Unigram LM. SentencePiece’s Unigram tokeniser (used in T5, ALBERT, and some LLaMA variants) takes the opposite approach: start with a large vocabulary and iteratively prune the entries that least reduce corpus likelihood, rather than building up from characters. This tends to produce probabilistic segmentations and supports multiple valid tokenisations of the same string.
SentencePiece. A library by Kudo and Richardson (2018) that implements both BPE and Unigram LM. SentencePiece operates directly on raw Unicode without a pre-tokenisation step, making it language-agnostic. It also treats whitespace as an explicit symbol (▁), meaning the tokeniser is fully reversible — the original string can be reconstructed exactly from the token sequence.
When to use it
BPE is the right choice when training or fine-tuning a transformer model that needs to handle a broad, open vocabulary, including misspellings, code identifiers, URLs, and non-English text.
Use BPE (or its relatives) when:
- You are building or adapting a language model and need a fixed vocabulary that scales predictably. Choose a vocabulary size between 32k and 100k for general-purpose models; smaller for domain-specific work with constrained text.
- Your corpus contains morphologically complex languages, technical jargon, or code. BPE will learn productive suffixes and prefixes (
-tion,-ing,un-) as first-class tokens. - You need guaranteed coverage with no unknown-token fallback — use byte-level BPE.

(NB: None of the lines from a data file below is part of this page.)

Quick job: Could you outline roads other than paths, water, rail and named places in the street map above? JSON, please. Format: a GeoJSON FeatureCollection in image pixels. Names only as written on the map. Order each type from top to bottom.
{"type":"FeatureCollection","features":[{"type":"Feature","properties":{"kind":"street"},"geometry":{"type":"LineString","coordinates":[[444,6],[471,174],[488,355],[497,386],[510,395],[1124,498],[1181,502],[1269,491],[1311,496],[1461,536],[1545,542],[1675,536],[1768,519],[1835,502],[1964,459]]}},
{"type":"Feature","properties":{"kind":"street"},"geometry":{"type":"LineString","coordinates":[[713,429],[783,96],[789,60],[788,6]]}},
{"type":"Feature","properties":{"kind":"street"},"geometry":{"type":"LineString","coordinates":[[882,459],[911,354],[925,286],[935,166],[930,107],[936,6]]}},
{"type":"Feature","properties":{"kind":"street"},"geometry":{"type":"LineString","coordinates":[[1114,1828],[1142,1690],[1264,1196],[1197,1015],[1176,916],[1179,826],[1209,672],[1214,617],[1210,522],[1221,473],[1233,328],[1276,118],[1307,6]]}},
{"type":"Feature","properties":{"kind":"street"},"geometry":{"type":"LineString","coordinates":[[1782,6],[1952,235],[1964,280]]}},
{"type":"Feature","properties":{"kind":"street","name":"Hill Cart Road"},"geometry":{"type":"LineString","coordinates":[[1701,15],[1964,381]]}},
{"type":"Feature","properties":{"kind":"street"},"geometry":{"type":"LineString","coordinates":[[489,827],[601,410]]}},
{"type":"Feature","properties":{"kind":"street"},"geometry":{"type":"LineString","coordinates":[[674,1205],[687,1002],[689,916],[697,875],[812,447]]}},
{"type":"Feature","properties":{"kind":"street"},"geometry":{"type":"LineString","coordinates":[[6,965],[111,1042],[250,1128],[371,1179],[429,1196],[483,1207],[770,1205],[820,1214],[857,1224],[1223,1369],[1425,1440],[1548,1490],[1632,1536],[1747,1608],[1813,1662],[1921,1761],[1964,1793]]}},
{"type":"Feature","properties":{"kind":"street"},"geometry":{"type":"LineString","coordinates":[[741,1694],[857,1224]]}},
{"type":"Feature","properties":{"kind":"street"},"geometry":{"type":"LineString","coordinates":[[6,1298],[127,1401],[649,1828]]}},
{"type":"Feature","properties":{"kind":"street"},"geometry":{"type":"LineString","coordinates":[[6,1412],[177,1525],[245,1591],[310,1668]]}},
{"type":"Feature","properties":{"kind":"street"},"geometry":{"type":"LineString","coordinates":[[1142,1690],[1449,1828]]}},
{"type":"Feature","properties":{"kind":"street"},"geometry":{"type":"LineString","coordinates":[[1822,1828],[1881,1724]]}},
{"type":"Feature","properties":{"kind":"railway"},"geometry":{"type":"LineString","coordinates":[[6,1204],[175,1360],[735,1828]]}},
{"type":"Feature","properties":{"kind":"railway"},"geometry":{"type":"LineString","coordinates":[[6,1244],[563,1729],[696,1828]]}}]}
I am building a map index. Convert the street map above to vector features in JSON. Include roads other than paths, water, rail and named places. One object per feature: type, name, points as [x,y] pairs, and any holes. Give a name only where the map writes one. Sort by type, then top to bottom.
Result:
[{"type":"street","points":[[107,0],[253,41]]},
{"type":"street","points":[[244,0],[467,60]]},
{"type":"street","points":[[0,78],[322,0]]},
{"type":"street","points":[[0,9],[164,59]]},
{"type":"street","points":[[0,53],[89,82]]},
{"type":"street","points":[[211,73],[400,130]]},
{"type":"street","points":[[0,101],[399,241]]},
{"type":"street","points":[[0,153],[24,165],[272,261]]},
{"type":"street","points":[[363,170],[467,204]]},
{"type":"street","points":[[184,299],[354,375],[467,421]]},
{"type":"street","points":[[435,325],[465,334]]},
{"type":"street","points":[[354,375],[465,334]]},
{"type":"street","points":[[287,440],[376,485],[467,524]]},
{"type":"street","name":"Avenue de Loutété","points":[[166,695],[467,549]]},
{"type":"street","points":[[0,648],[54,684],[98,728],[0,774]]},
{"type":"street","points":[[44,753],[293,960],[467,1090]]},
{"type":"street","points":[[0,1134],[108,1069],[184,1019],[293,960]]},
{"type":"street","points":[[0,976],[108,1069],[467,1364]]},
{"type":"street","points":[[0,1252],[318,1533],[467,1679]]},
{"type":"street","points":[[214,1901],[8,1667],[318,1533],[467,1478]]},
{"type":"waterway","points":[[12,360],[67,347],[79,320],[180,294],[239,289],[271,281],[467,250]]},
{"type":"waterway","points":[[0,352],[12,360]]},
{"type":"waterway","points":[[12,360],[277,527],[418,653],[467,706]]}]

Do not use BPE for full-text search indexing. Search engines (Lucene, OpenSearch, Solr) work with term-based inverted indexes. BPE tokens are not terms in the information-retrieval sense — they are model-specific artefacts. A BPE vocabulary trained on a language model corpus will not align with query intent, phrase matching, or stemming conventions. Use a standard analysis chain instead.
Tradeoffs:
- BPE vocabularies are learned once and then fixed. Adding new domains with novel terminology requires retraining the tokeniser, not just the model.
- Subword tokens are not always linguistically meaningful. BPE may split
"unfortunately"as["un", "fort", "un", "ately"]— correct in terms of reconstruction but opaque to humans inspecting model behaviour. - Tokenisation is model-specific. The tokeniser trained with a checkpoint must be used with that checkpoint; mixing tokenisers silently corrupts model inputs.